Disclaimer: I still own nothing

Why Mewtwo hates Star Wars.

One day Mewtwo ate something not so good for him, and went to sleep. When he woke up, he was in in some sort of desert. He saw an oldish man in a brown cloak accompanied by a strange creature with a long snout and long, droopy ears. (Qui-Gon and Jar- Jar)

Jar-Jar: Lookie-lookie Qui-gon (Points at Mewtwo)

Qui-Gon: What is that?

Jar-Jar: Me-sa never seen one o' dos-a before.

Mewtwo: Are you talking to me?

Qui-Gon: It seems intelligent.

Mewtwo: It?!?!?!?!?!? (Eyes glow blue)

Qui-Gon: It seems angry.

Mewtwo: It?!?!?!?!?!?!?!?!?!?!?!?!? (Levitates slightly)

Qui-Gon: You know I do think it's angry.

Mewtwo: AAAAAAAAAAAAARGH!!!!!!!!!! (Tosses energy ball at Qui-Gon)

Qui-Gon: (Dodges energy ball) It seems hostile! (Pulls out light-saber and charges at Mewtwo)

Mewtwo: ???!!!

Qui-Gon: (Does some serious waving with light-saber)

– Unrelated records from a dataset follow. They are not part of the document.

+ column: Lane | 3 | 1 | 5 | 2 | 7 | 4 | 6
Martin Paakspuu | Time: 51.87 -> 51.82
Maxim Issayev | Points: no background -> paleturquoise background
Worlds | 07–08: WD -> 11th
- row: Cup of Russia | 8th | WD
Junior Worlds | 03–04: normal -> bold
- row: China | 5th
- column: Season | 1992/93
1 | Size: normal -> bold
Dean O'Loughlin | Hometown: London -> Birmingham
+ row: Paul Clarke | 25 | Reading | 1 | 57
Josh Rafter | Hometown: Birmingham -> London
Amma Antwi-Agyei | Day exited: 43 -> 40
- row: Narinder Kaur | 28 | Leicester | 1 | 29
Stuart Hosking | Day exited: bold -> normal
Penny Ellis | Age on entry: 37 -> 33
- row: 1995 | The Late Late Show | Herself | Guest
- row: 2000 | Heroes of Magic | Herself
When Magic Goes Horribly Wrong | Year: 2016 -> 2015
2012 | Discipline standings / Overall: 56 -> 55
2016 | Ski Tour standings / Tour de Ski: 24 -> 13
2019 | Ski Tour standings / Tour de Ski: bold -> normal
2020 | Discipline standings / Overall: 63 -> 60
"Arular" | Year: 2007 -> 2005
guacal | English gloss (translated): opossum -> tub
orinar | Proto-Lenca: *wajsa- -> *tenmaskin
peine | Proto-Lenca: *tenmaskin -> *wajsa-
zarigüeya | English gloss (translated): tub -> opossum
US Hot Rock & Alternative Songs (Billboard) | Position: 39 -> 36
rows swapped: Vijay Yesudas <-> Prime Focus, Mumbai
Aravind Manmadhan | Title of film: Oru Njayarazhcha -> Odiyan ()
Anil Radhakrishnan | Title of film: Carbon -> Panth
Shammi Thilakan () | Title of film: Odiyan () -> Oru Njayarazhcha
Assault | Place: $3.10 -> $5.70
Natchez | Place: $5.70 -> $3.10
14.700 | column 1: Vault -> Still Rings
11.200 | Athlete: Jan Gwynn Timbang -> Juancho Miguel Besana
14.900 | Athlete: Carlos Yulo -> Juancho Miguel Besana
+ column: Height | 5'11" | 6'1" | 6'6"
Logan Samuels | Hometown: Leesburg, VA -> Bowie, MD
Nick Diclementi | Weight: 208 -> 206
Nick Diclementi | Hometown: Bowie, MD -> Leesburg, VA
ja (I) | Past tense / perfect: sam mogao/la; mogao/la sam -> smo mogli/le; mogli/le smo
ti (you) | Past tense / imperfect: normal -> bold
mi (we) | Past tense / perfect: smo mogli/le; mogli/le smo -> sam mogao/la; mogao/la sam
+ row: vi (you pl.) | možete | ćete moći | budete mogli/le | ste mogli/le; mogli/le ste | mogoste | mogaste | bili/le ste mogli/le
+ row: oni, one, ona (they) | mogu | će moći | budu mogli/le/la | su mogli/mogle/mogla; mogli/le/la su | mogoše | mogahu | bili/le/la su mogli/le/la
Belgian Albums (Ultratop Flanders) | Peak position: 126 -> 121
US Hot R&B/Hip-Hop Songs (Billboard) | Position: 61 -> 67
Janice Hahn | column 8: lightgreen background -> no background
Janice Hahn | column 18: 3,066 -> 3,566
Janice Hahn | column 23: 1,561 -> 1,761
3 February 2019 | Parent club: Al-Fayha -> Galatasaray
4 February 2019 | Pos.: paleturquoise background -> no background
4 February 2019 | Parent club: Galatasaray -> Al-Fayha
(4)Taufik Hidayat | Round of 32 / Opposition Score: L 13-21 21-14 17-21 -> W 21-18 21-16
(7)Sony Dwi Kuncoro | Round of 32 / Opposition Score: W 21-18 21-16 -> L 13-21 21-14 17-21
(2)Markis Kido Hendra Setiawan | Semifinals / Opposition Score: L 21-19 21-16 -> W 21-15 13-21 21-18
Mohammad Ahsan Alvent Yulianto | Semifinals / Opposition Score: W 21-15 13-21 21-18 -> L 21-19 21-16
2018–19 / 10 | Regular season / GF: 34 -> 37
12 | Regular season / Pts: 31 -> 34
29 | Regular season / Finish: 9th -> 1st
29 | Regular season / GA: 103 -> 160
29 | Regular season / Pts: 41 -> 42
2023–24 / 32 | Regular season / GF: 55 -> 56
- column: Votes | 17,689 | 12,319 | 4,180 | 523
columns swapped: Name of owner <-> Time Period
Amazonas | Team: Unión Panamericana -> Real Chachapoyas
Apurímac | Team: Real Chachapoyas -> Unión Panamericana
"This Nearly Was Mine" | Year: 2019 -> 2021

Mewtwo: (Arm falls off) AAAAAAAAAARGH!!! You will pay for that!! (Recovers arm)

Jar-Jar: (Pulls out very large blaster) Eat-a dis-a!!! (Fires a flurry of blasts at Mewtwo.)

Mewtwo: (Dodges)

Jar-Jar: (Keeps firing)

Mewtwo:(Keeps dodging)

Mew: (Walks in) Uh... Mewtwo... What are you doing?

Mewtwo: (Is dodging air) (Stops) Uh...I do not know.

Mew: It must've been a dream.

Mewtwo: I suppose.

Mew: Look at what I bought!!

Mewtwo: What?

Mew: (Shows a video case) Star Wars Episode 1!!!